Safety Record of Oil and Gas Industry Is Weak, OSHA Says
Fort Worth Star-Telegram—June 11th, 2010
The oil and gas industry has a troubling record on worker safety, a congressional subcommittee was told Thursday.
That record includes a June 1999 gasoline pipeline explosion in Bellingham, Wash., that killed three people, including two 10-year-old boys who were playing in a creek; 15 who died and 170 who were injured at a BP oil refinery blast in Texas in 2005; and a fire at an Anacortes, Wash., refinery that killed seven workers, just weeks before an explosion and fire at the Deepwater Horizon rig in the Gulf of Mexico killed 11 workers and released a massive oil spill in April.
“To me this doesn’t seem simply like a string of bad luck; it appears to be a disregard for safety regulations and precautions across an entire industry,” said Sen. Patty Murray, D-Wash., the subcommittee’s chairman.

TASK DETAILS:
Duplicate the portion of the article on oil and gas industry safety starting at "That record includes" and ending at "the subcommittee’s chairman.".

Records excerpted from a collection
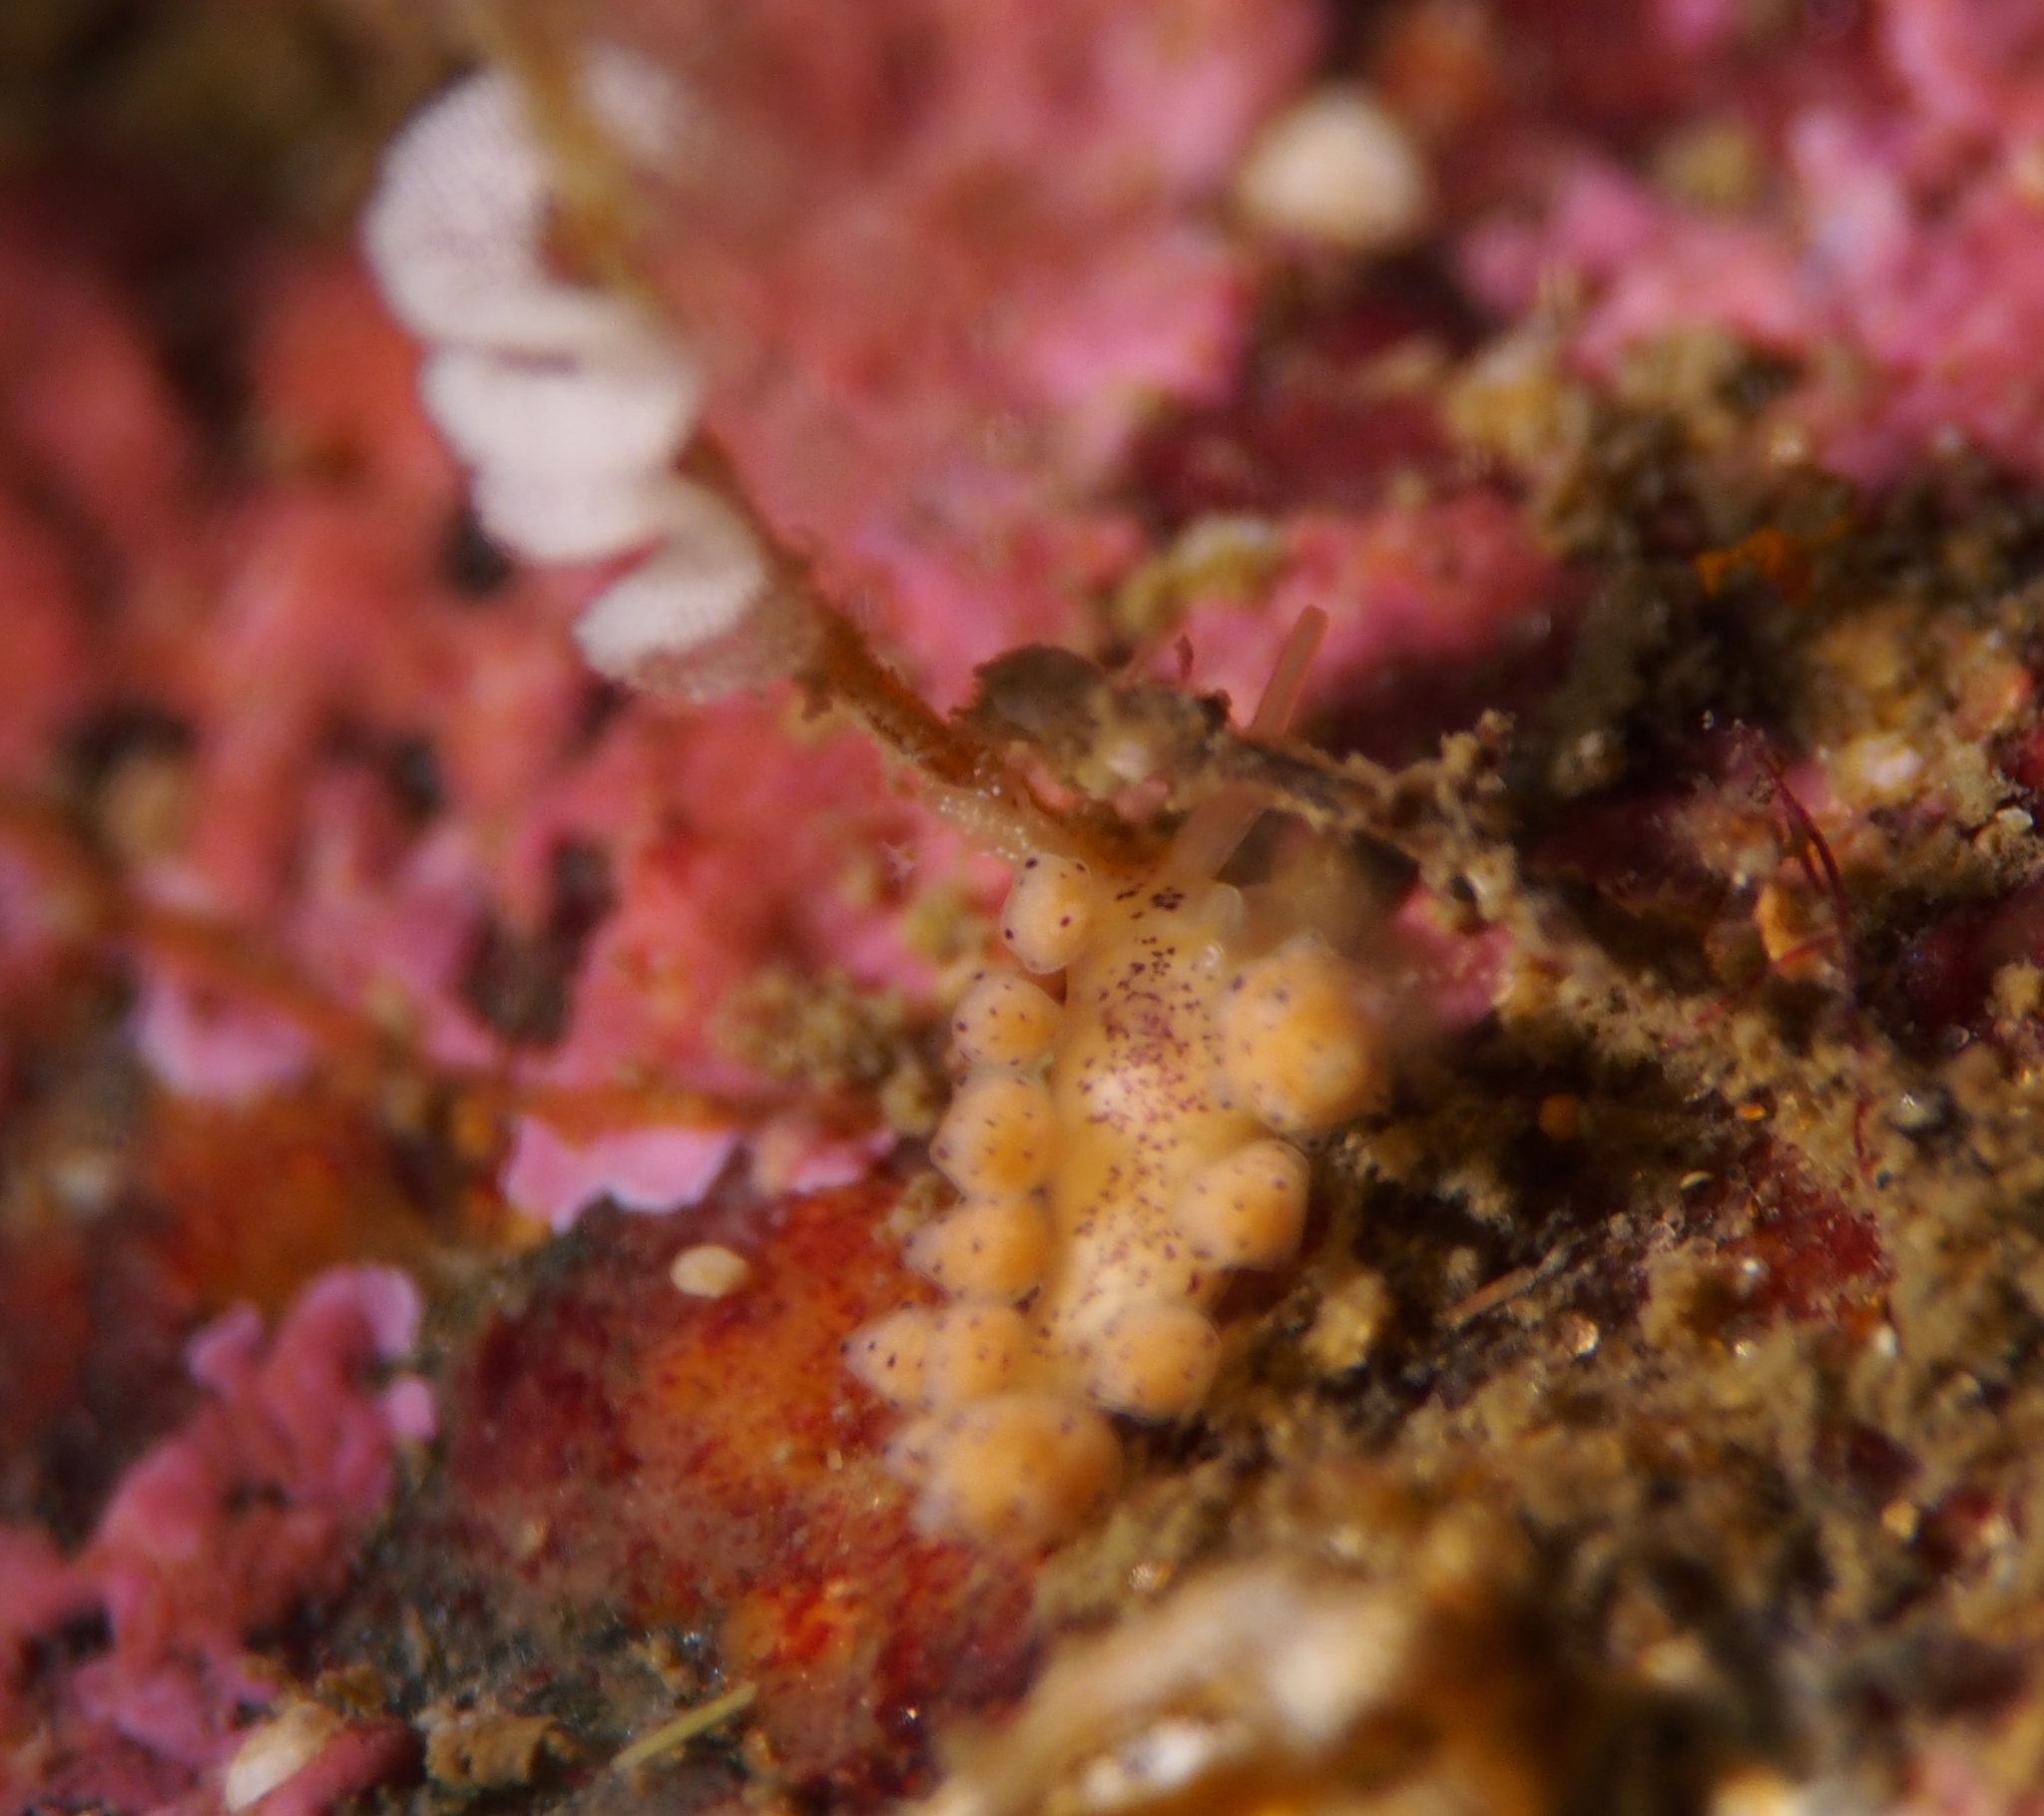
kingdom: Animalia
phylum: Mollusca
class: Gastropoda
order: Nudibranchia
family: Dotidae
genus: Doto
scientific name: Doto dunnei
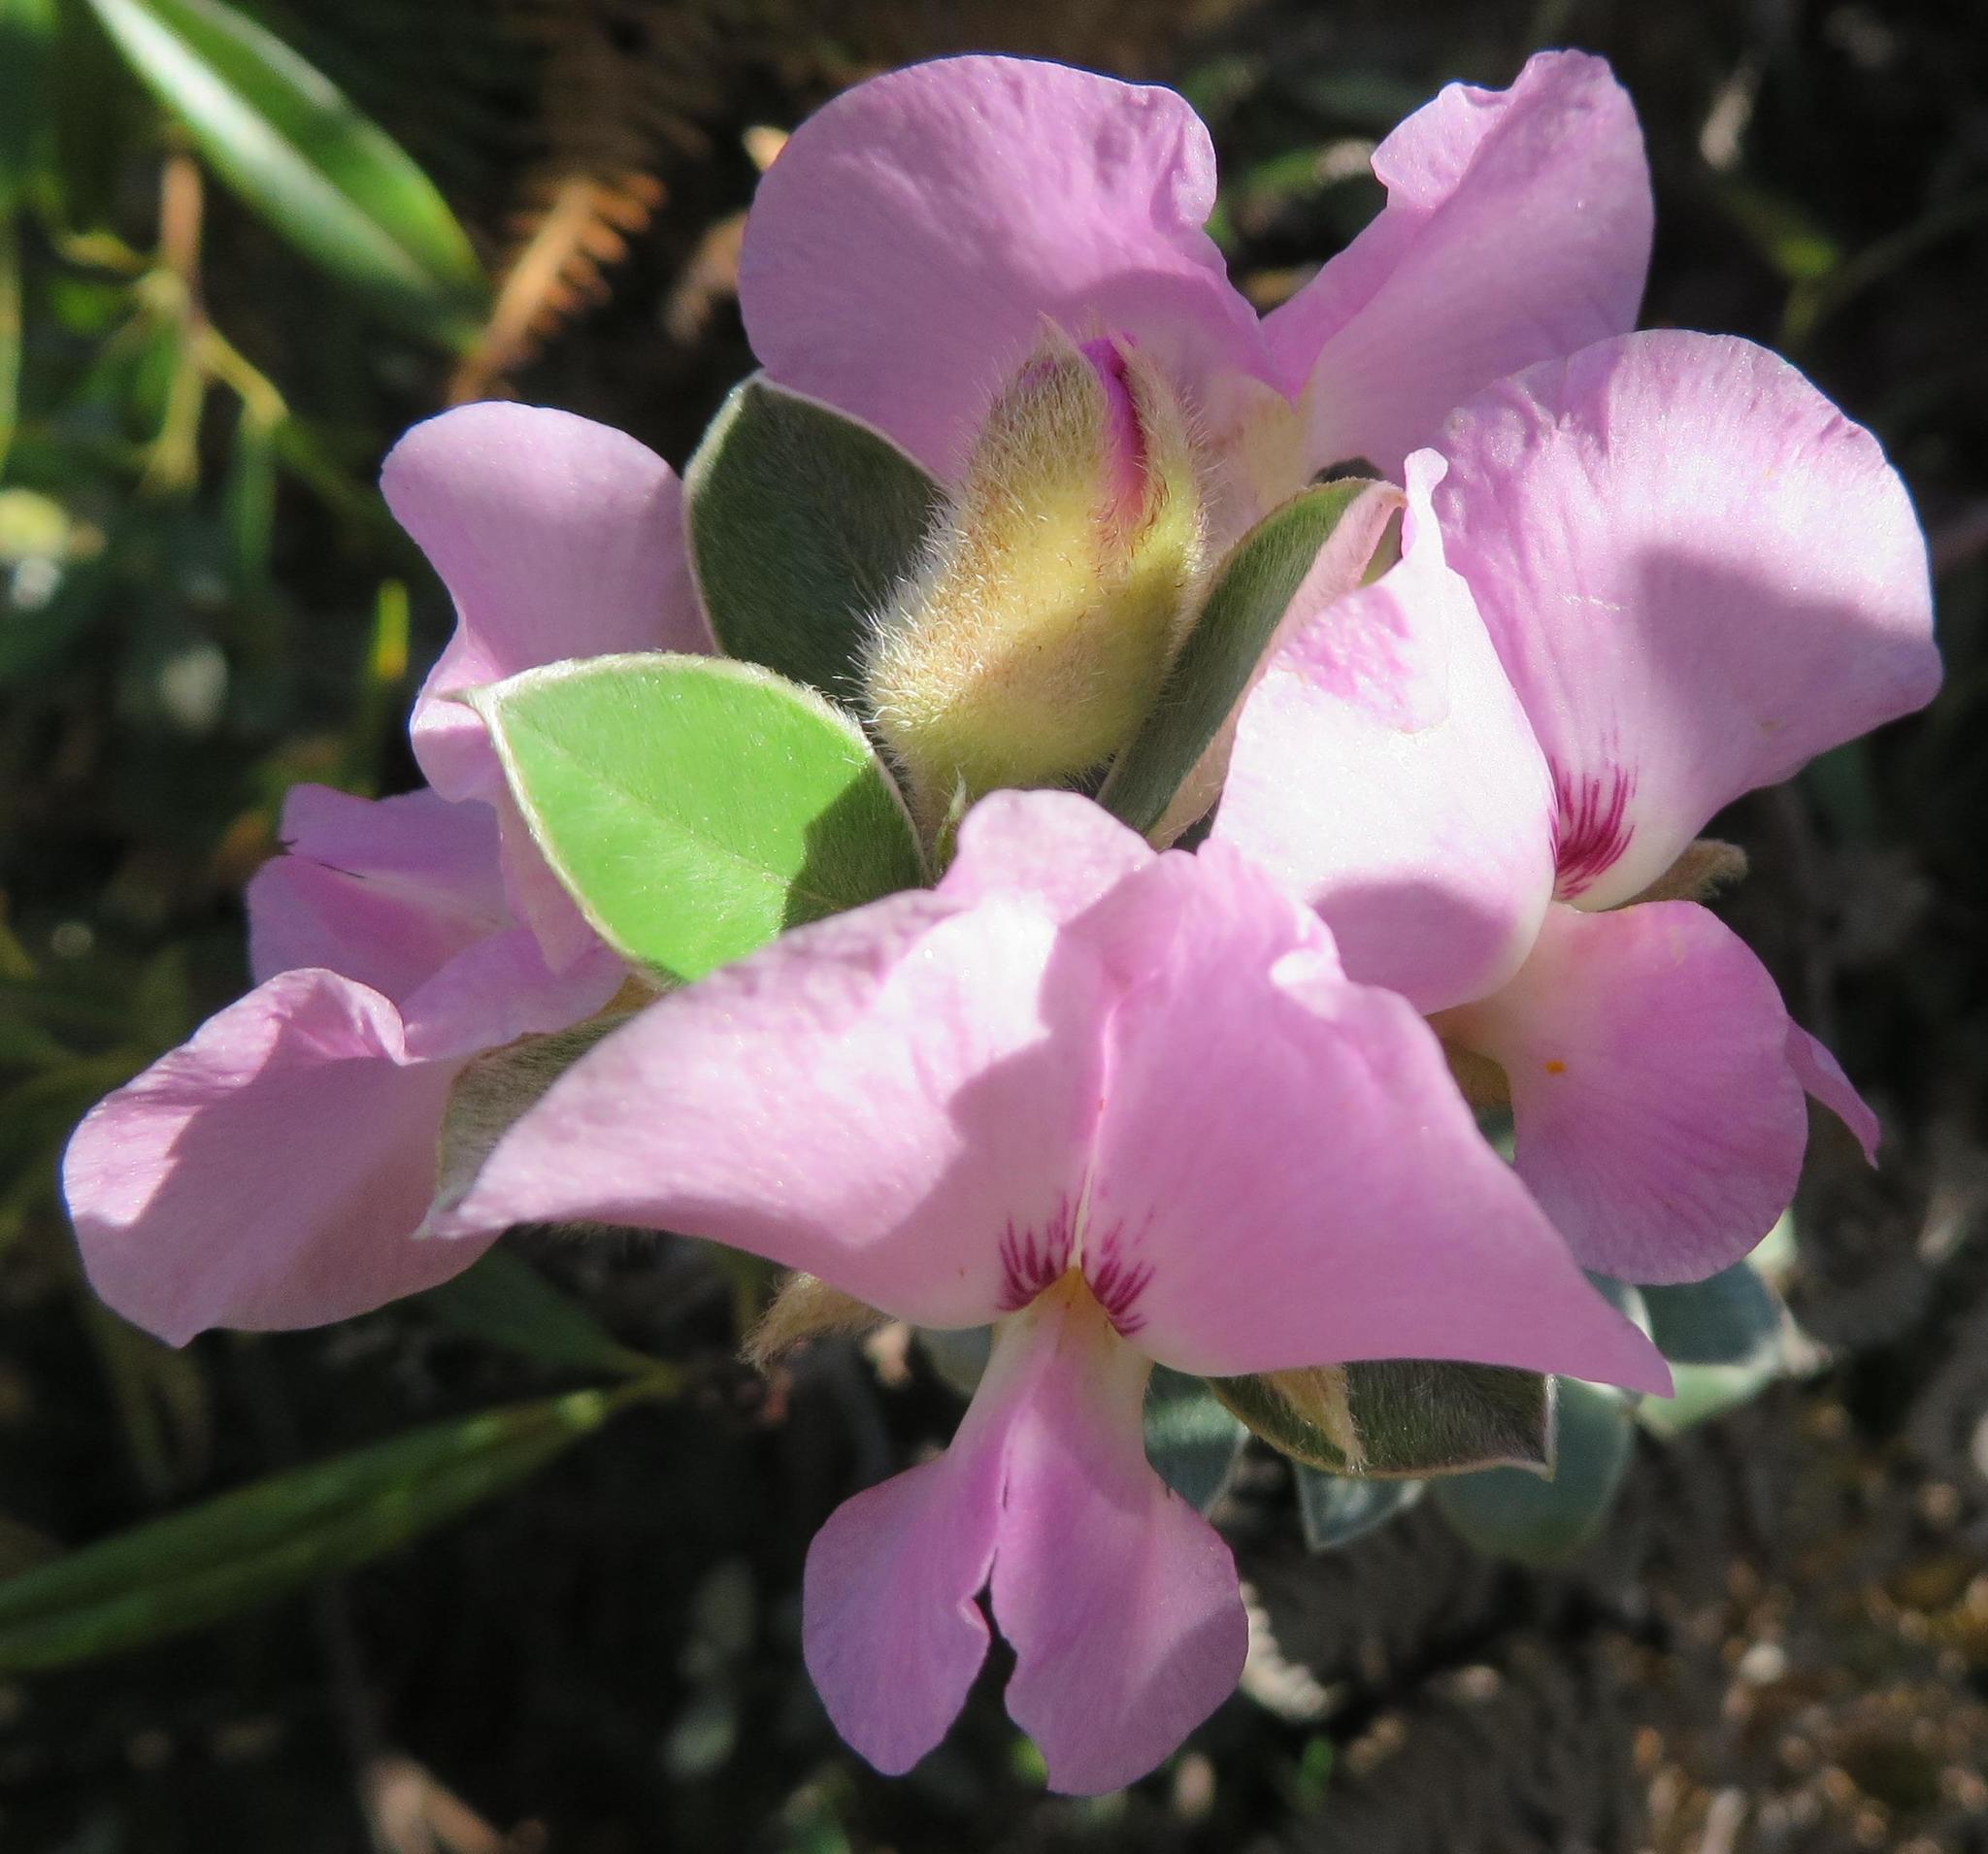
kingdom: Plantae
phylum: Tracheophyta
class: Magnoliopsida
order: Fabales
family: Fabaceae
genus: Podalyria
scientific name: Podalyria variabilis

ANSWER SECTION:
That record includes a June 1999 gasoline pipeline explosion in Bellingham, Wash., that killed three people, including two 10-year-old boys who were playing in a creek; 15 who died and 170 who were injured at a BP oil refinery blast in Texas in 2005; and a fire at an Anacortes, Wash., refinery that killed seven workers, just weeks before an explosion and fire at the Deepwater Horizon rig in the Gulf of Mexico killed 11 workers and released a massive oil spill in April.
“To me this doesn’t seem simply like a string of bad luck; it appears to be a disregard for safety regulations and precautions across an entire industry,” said Sen. Patty Murray, D-Wash., the subcommittee’s chairman.